Gewiß, Deutsch ist nix für Deppen (Isch lerne dir guten Deutsch!). Aber erkläre mal eine/r einem Ausländer die abweichende Betonung bei folgendem Satz: Michael Jacksons Hochzeit fand in der Hochzeit des King of Pop statt. Und die Finessen unserer Groß- und Kleinschreibung (mein unsterbliches Allzeit-Lieblingszitat): Ich hatte in Heidelberg liebe Genossen …oder Liebe genossen. Auch amüsant, irgendwie. Aber doch so wichtig für die Klarheit im Schreiben (gelesen, in der Betonung, klare Sache)!
1960 wurden wir in die Sexta eingeschult. Wir lernten gleich zu Beginn die zehn Wortarten, z.B. Hauptwort /Substantiv, Eigenschaftswort /Adjektiv, Tätigkeitswort /Verb etc. – und die erste Wortart, die hieß: Artikel. Nur Artikel – denn „Geschlechtswort“ war irgendwie unerhört.
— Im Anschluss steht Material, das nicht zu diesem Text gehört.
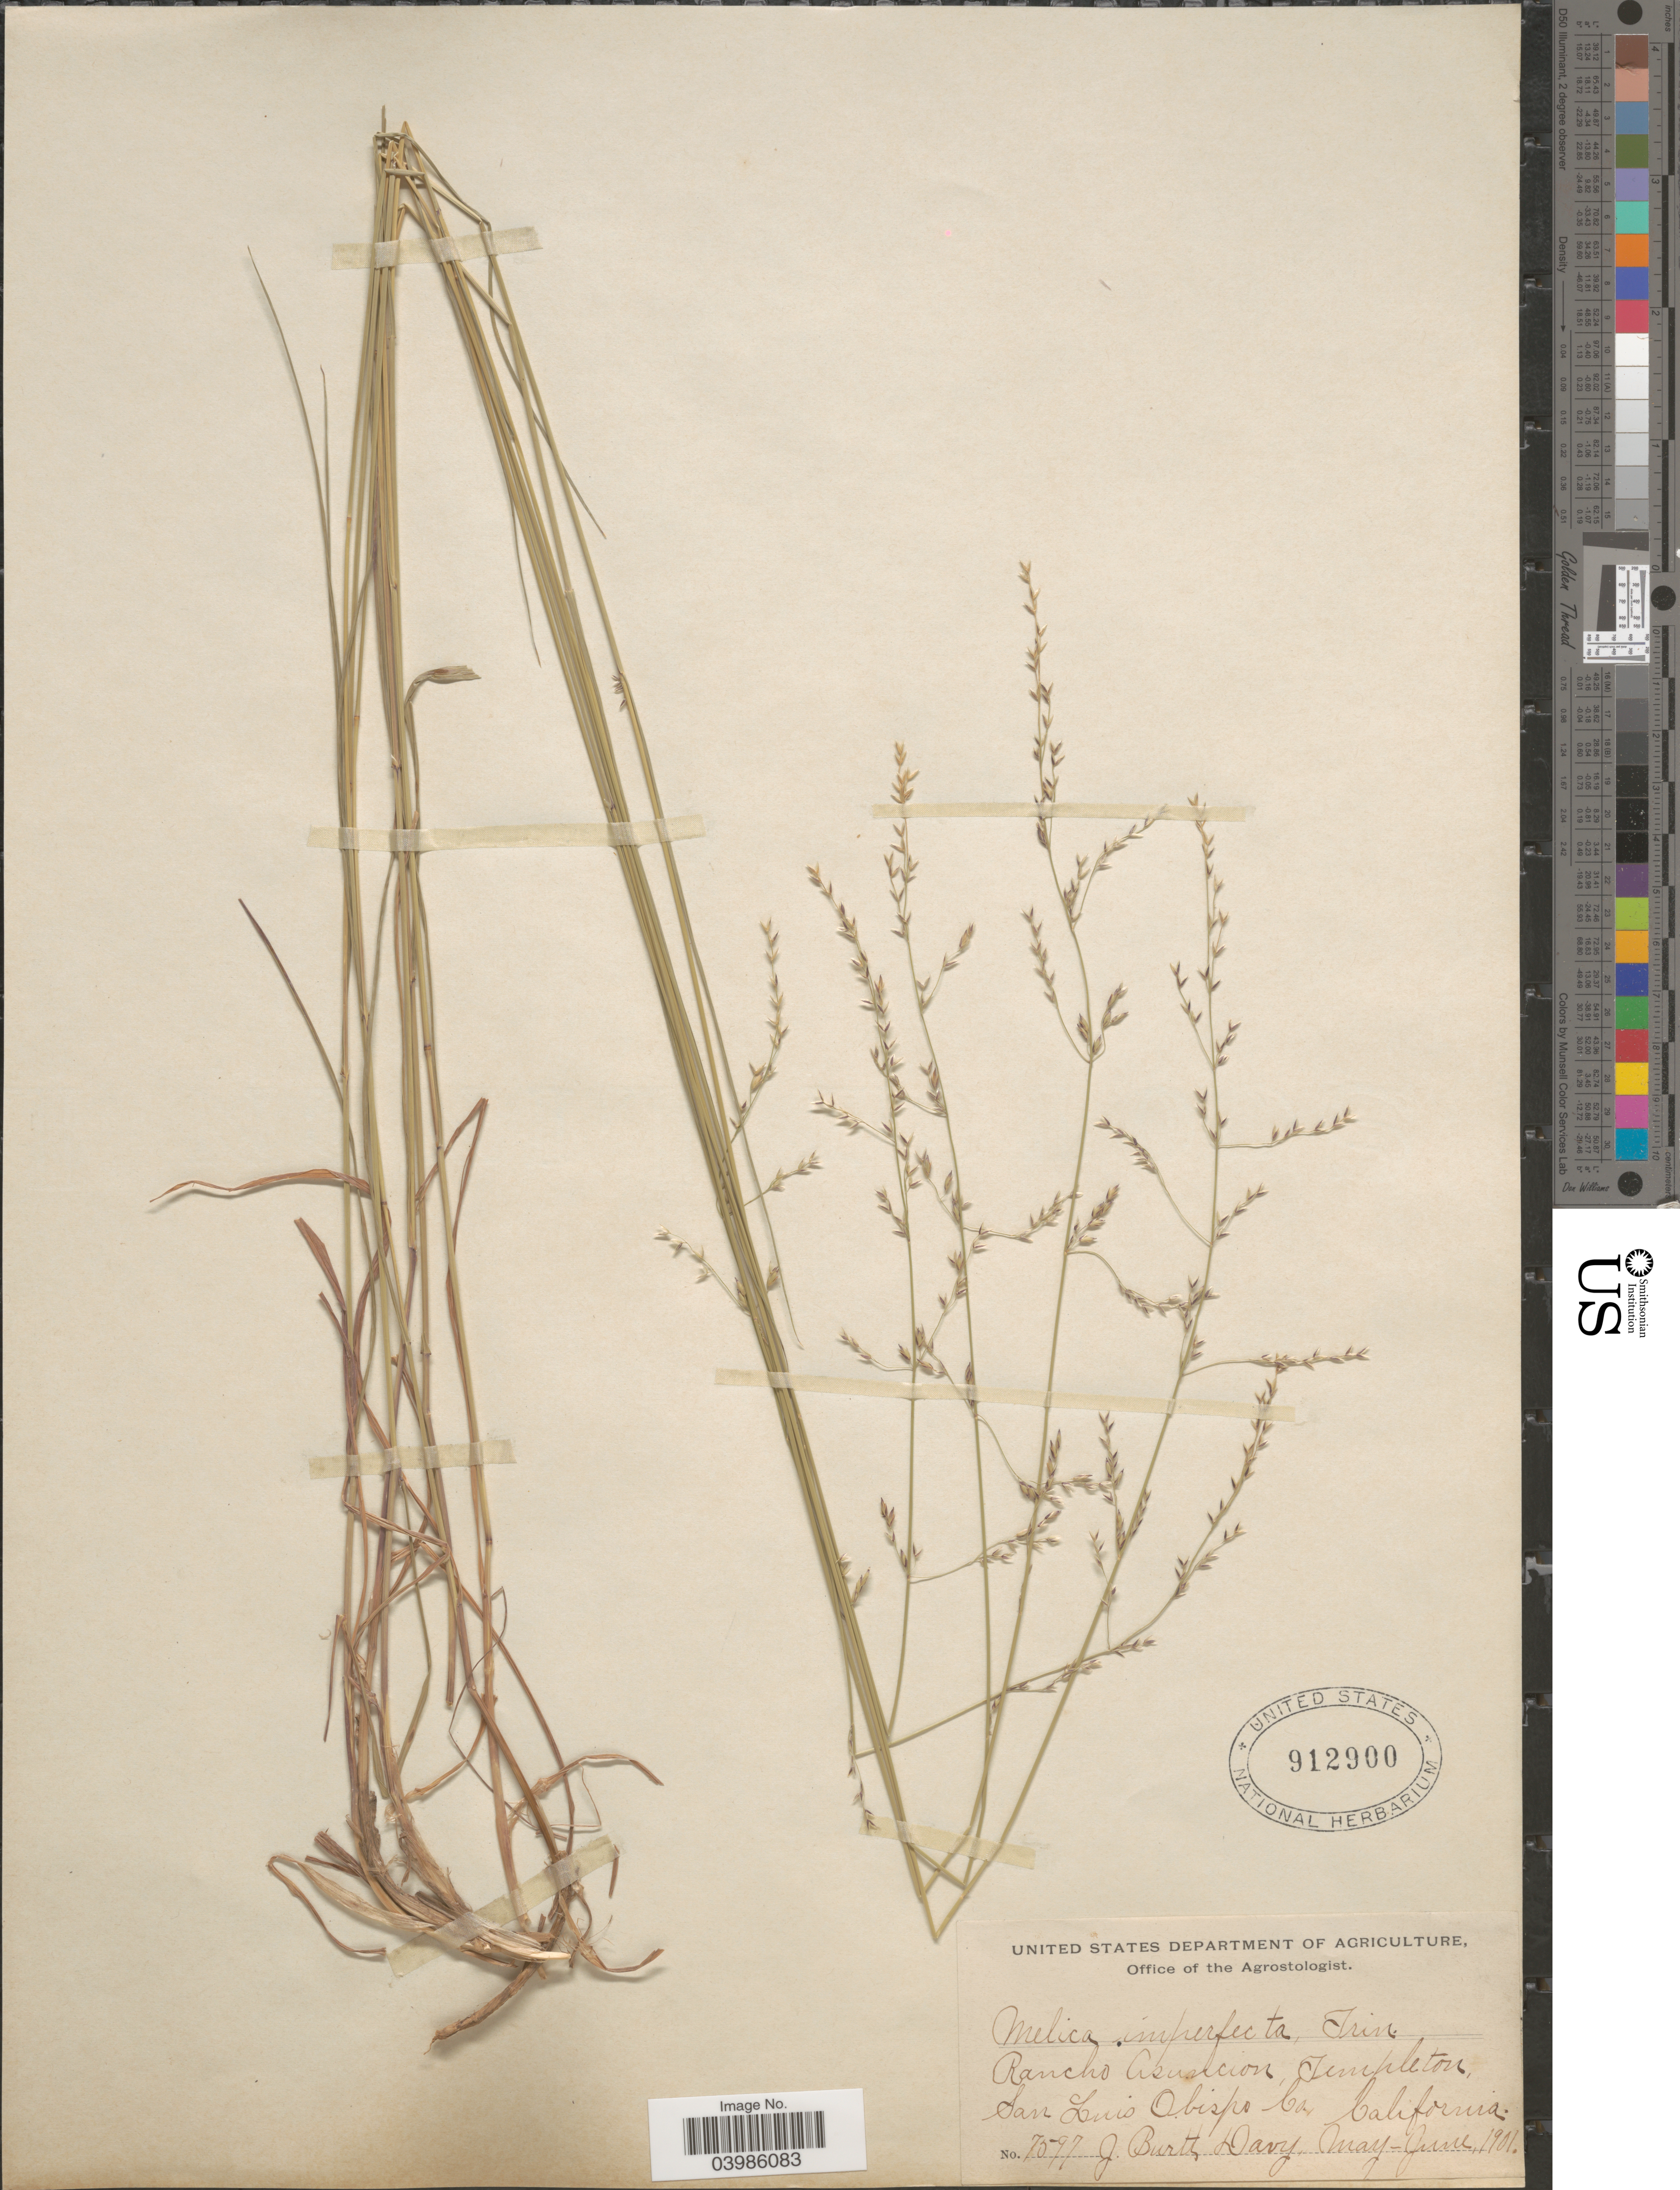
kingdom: Plantae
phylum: Tracheophyta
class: Liliopsida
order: Poales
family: Poaceae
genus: Melica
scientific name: Melica imperfecta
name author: Trin.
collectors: J. Burtt Davy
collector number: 7597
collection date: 1901-05/1901-06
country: United States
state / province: California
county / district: San Luis Obispo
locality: Rancho Asuncion, Templeton, San Luis Obispo Co.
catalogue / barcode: US 912900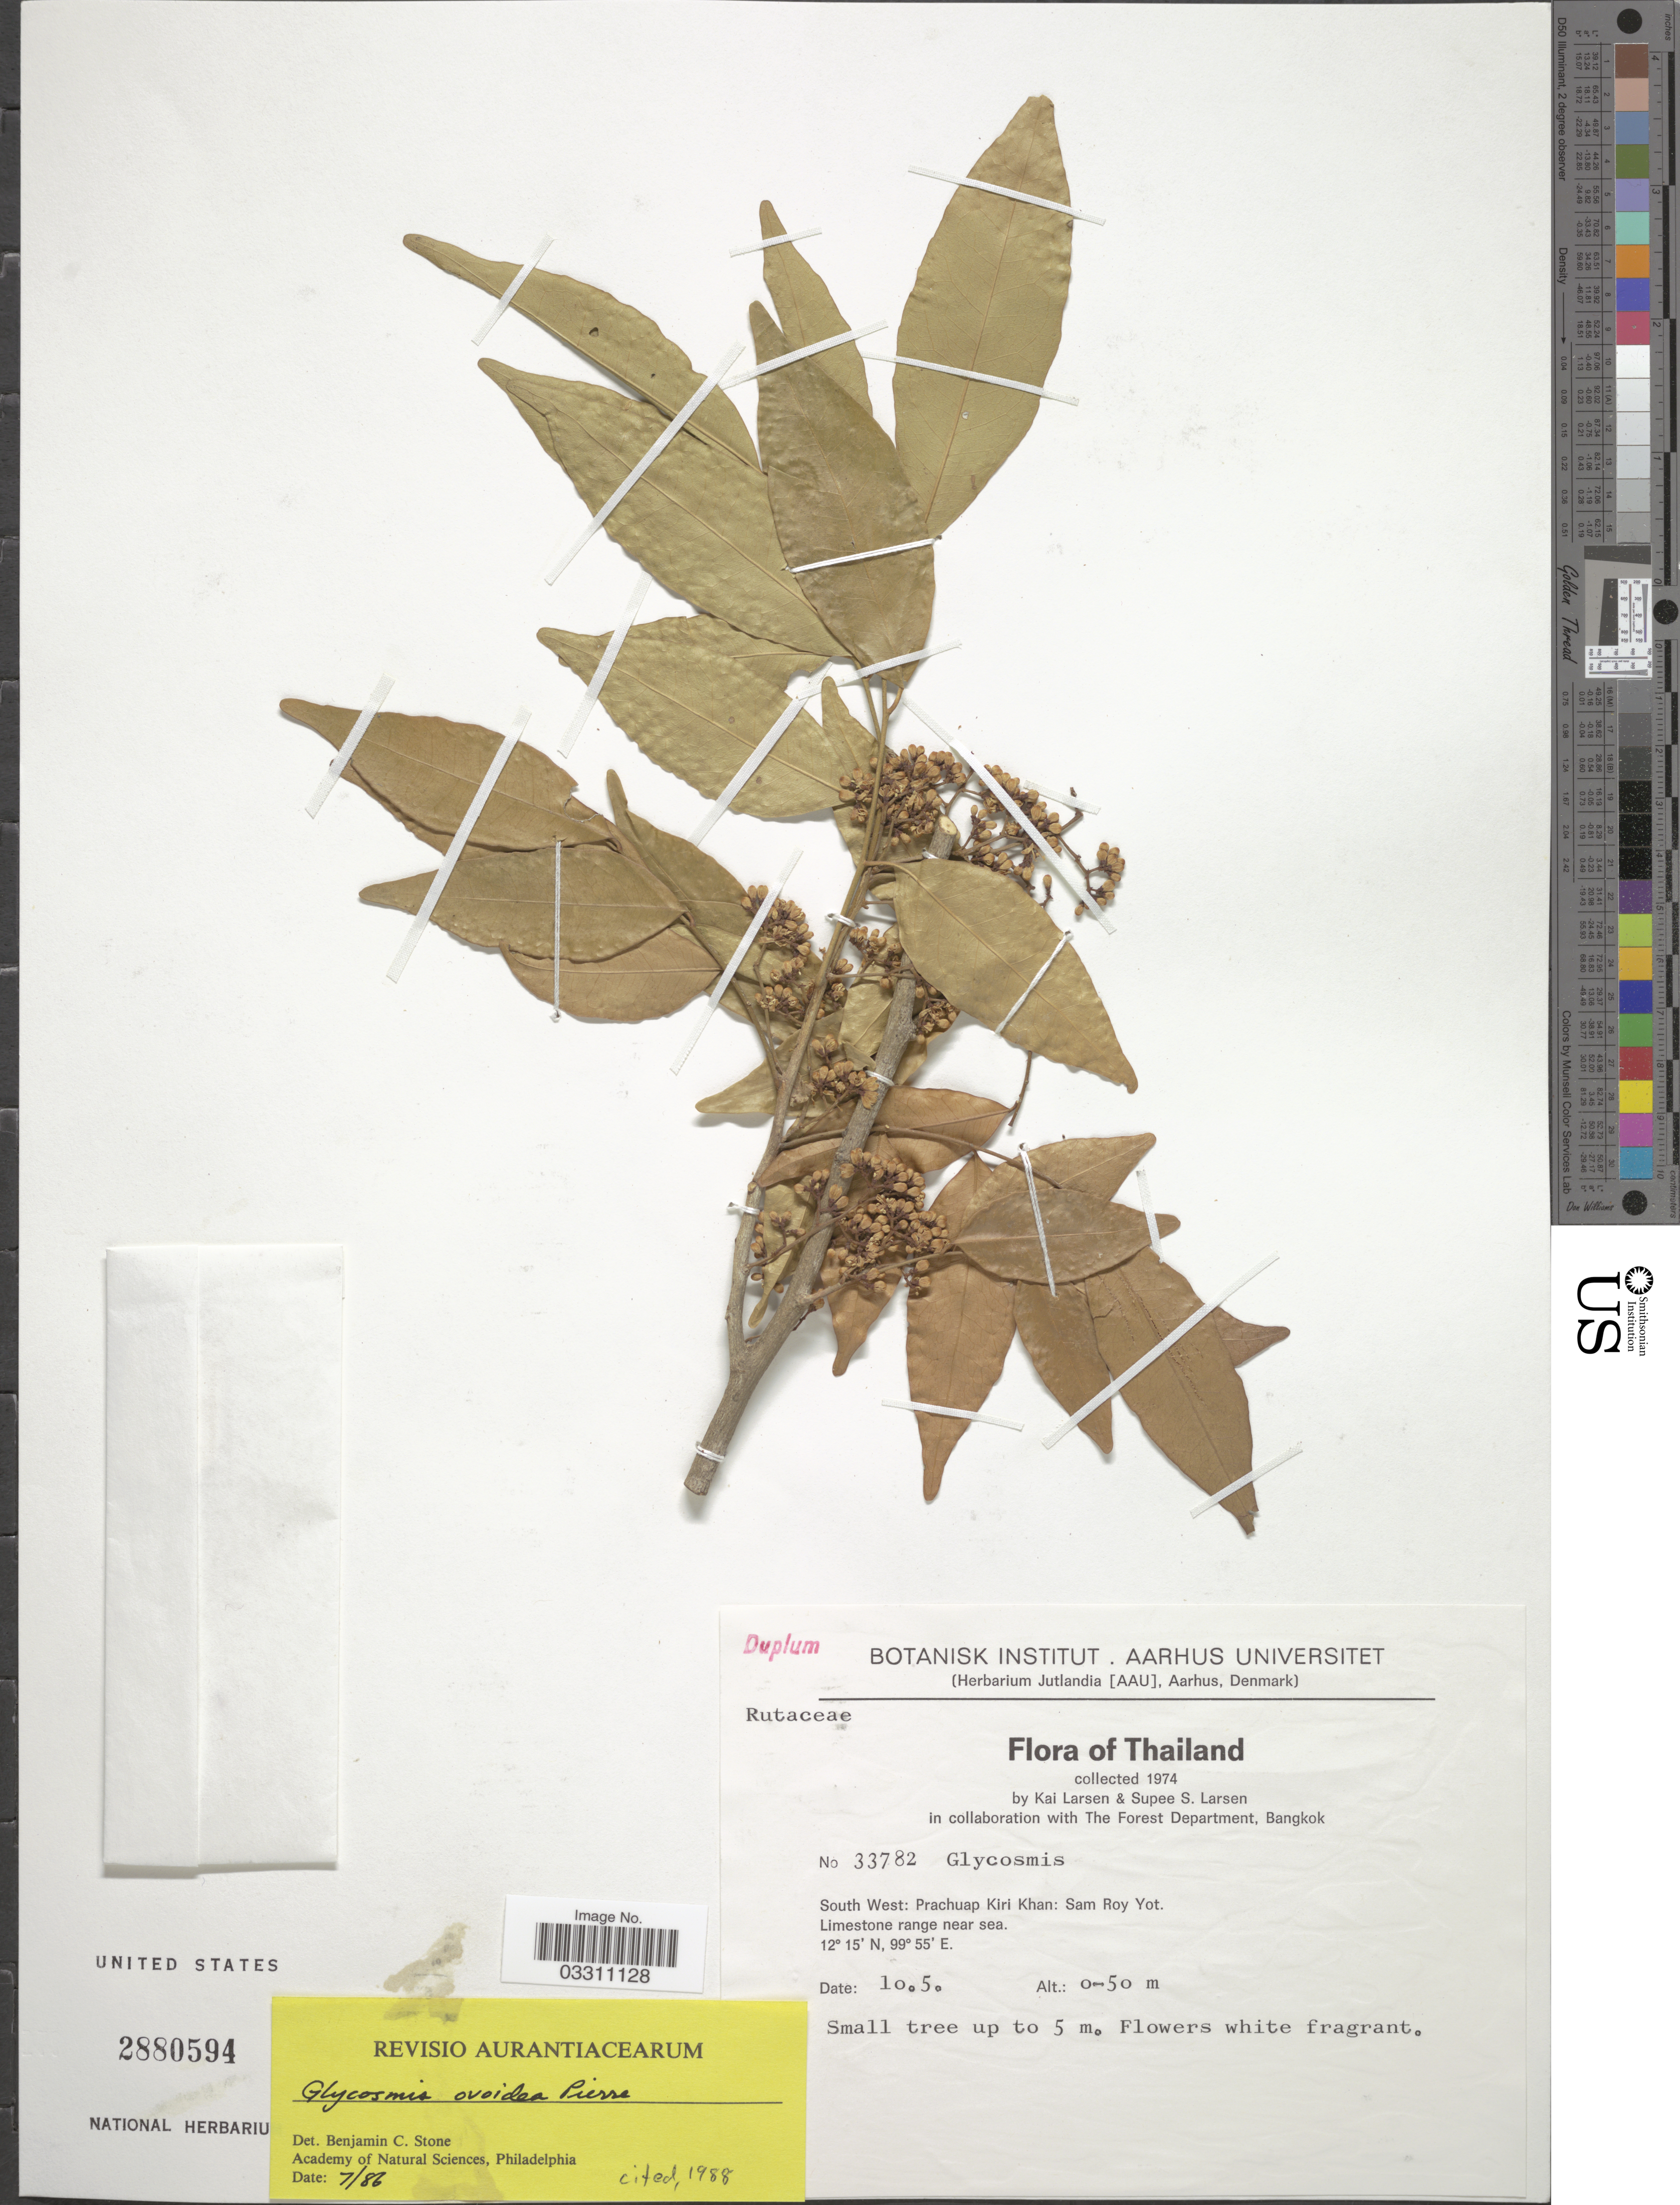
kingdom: Plantae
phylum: Tracheophyta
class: Magnoliopsida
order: Sapindales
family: Rutaceae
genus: Glycosmis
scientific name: Glycosmis ovoidea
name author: Pierre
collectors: K. Larsen & S. Larsen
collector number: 33782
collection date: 1974-05-10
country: Thailand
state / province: Prachuap Khiri Khan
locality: South West: Sam Roy Yot.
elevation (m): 0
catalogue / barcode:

Heute herrlich komisch und ich frage mich nun allen Ernstes: wieso hieß die Klasse „Sexta“ – uiuiui! Da hatte man aber irgendwie nicht so ganz in der herrschenden Prüderie aufgepaßt. Nur muß ich zugute halten: das Thema SEX kam damals irgendwie noch gar nicht vor – und Simsalabim! …trotzdem sind wir, o Wunder, alle entstanden.